I'm having a tough few weeks, emotionally, because soon I'll be off on my first holiday for 10 years, and to me, abroad is another planet. I must leave my home, daughter and dog, and even more harrowing, buy a new swimming costume. Mine has rotted. I'm not expecting a fun outing, it's just one of those things one has to grit one's teeth and do. You keep calm, find some in your size, go into the changing room, take all your clothes off and try them on surrounded by giant mirrors. That's the bit I don't like. I never have. "You are uptight," some chap sneered at me in the 60s. But now I'm more down-loose, and old age is glaring back at me. I don't have to see it at home: I just avoid mirrors. But here, in the wrestling in a shop cubicle, I have to face it.

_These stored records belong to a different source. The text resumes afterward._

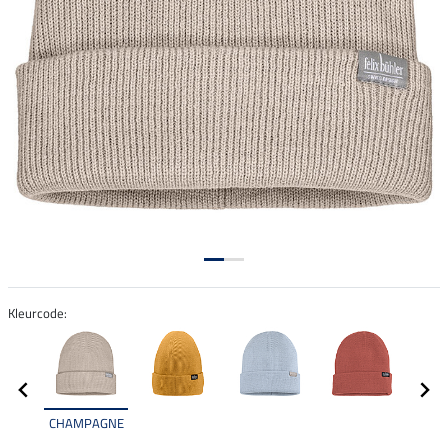
Kleurcode:
CHAMPAGNE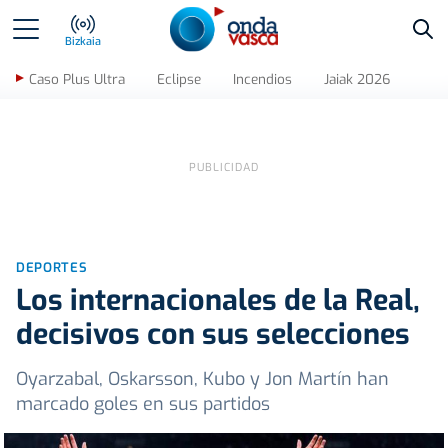
Bus
Bizkaia
Caso Plus Ultra
Eclipse
Incendios
Jaiak 2026
DEPORTES
Los internacionales de la Real,
decisivos con sus selecciones
Oyarzabal, Oskarsson, Kubo y Jon Martín han
marcado goles en sus partidos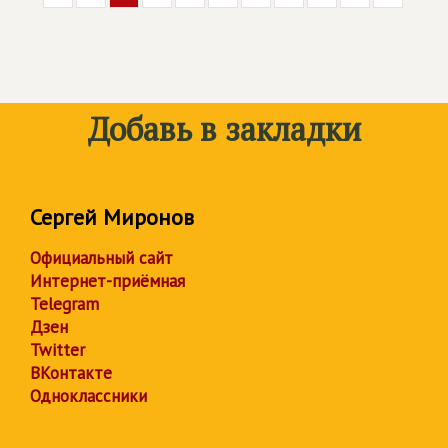
Добавь в закладки
Сергей Миронов
Официальный сайт
Интернет-приёмная
Telegram
Дзен
Twitter
ВКонтакте
Одноклассники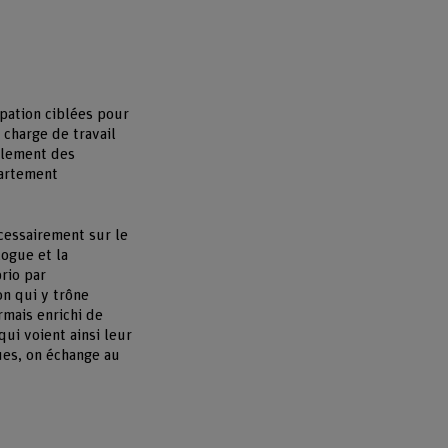
ipation ciblées pour
 charge de travail
galement des
partement
cessairement sur le
logue et la
rio par
on qui y trône
rmais enrichi de
ui voient ainsi leur
ues, on échange au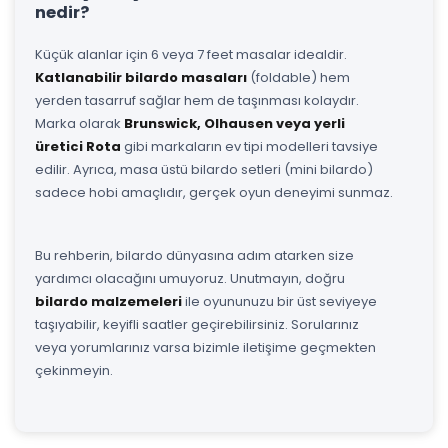
nedir?
Küçük alanlar için 6 veya 7 feet masalar idealdir.
Katlanabilir bilardo masaları
(foldable) hem
yerden tasarruf sağlar hem de taşınması kolaydır.
Marka olarak
Brunswick, Olhausen veya yerli
üretici Rota
gibi markaların ev tipi modelleri tavsiye
edilir. Ayrıca, masa üstü bilardo setleri (mini bilardo)
sadece hobi amaçlıdır, gerçek oyun deneyimi sunmaz.
Bu rehberin, bilardo dünyasına adım atarken size
yardımcı olacağını umuyoruz. Unutmayın, doğru
bilardo malzemeleri
ile oyununuzu bir üst seviyeye
taşıyabilir, keyifli saatler geçirebilirsiniz. Sorularınız
veya yorumlarınız varsa bizimle iletişime geçmekten
çekinmeyin.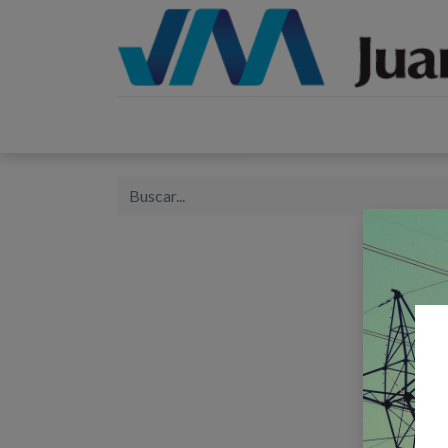
Inicio
Catálogos
Proyectos
Tienda
B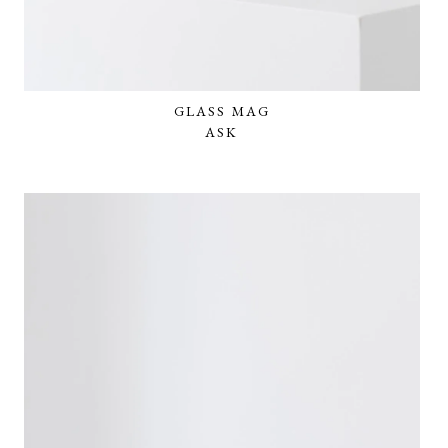
GLASS MAG
ASK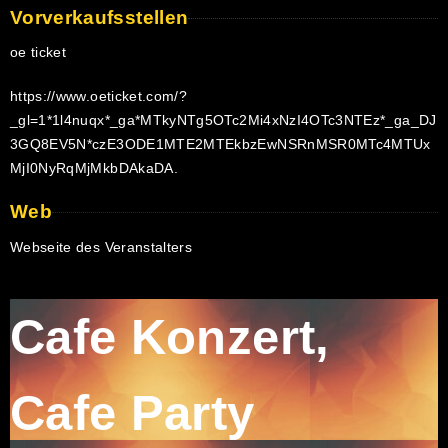
Vorverkaufsstellen
oe ticket
https://www.oeticket.com/?
_gl=1*1l4nuqx*_ga*MTkyNTg5OTc2Mi4xNzI4OTc3NTEz*_ga_DJ
3GQ8EV5N*czE3ODE1MTE2MTEkbzEwNSRnMSR0MTc4MTUx
MjI0NyRqMjMkbDAkaDA.
Web
Webseite des Veranstalters
Cafe Konzert
,
Cafe Party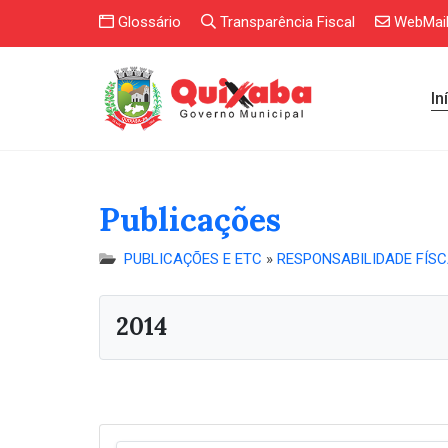
Glossário
Transparência Fiscal
WebMai
In
Publicações
PUBLICAÇÕES E ETC
»
RESPONSABILIDADE FÍS
2014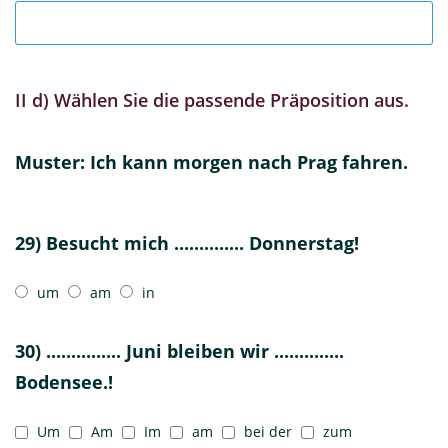
II d) Wählen Sie die passende Präposition aus.
Muster: Ich kann morgen nach Prag fahren.
29) Besucht mich .............. Donnerstag!
um
am
in
30) ............... Juni bleiben wir ..............
Bodensee.!
Um
Am
Im
am
bei der
zum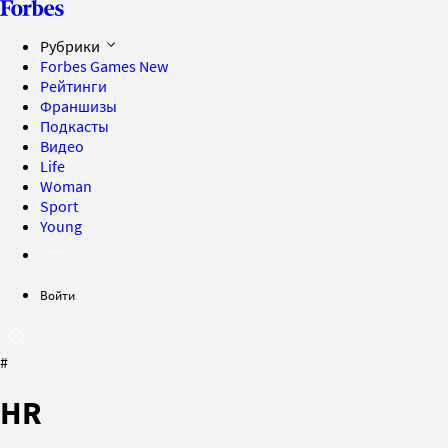
Рубрики
Forbes Games
New
Рейтинги
Франшизы
Подкасты
Видео
Life
Woman
Sport
Young
Войти
#
HR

Years ago, Rosemary had harshly pointed out my curtains. We were driving along in the car on a sunny day, when she spotted them waving in the breeze from my upper arms. This is the trouble with being fairly thin, rather than Rubenesque, like Rosemary. I am now swathed everywhere in pale, mole-spattered curtains, which flow over the tight edges of Lycra, or are squashed into chest pancakes beneath it. Rosemary bought a costume last week, easily. "My body's not as bad as yours. I've got no curtains," she bragged again, "and at least I didn't have to look at my face." Which I suppose makes us quits. But we all have our particular areas of concern. Mavis, having a rather large bottom, found, a couple of decades ago, that the costume elastic cut her bum into two, creating four buttocks. I daren't ask how many she has now.
Fielding has changed from Speedos to baggy long things, with pockets, and now he can no longer scythe through the water. "Everything's about death at our age," says he drearily. "But I take the bugger-it approach. It's all you can do. Anyway, you're quite lucky to be going on hols aged 191." So I am.